- Interactive map of Sandy Island Marine Provincial Park
- Location: British Columbia, Canada
- Nearest city: Courtenay
- Coordinates: 49°37′08″N 124°51′05″W﻿ / ﻿49.61889°N 124.85139°W
- Area: 0.3 km^{2} (0.12 sq mi)
- Established: June 7, 1966
- Governing body: BC Parks

= Sandy Island Marine Provincial Park =

Provincial park in British Columbia, Canada

Sandy Island Marine Provincial Park, formerly Sandy Island Provincial Park and also known as Tree Island Park, is a 30 hectare provincial park in British Columbia, Canada, located off the north end of Denman Island, on the west side of the Strait of Georgia to the south of Comox. The park comprises Sandy Island (locally known as Tree Island) and the Seal Islets.
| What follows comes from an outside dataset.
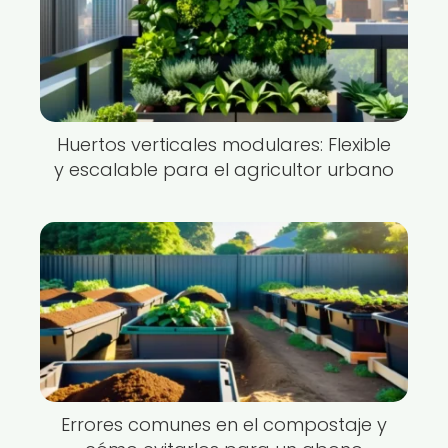
Huertos verticales modulares: Flexible
y escalable para el agricultor urbano
Errores comunes en el compostaje y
It is accessible by boat and, at low tide, by foot across tidal flats from Longbeak Point on Denman Island.

In 2012 the park's name was officially changed to Jáji7em and Kw'uhl Marine Park (a.k.a. Sandy Island Marine Park), reflecting the K'omoks names for the islands. Jáji7em ("having trees") refers to Sandy Island, while Kw'uhl (unknown meaning) refers to either the Seal Islets or just Seal Island (a.k.a. Shack Island), the largest of the islets.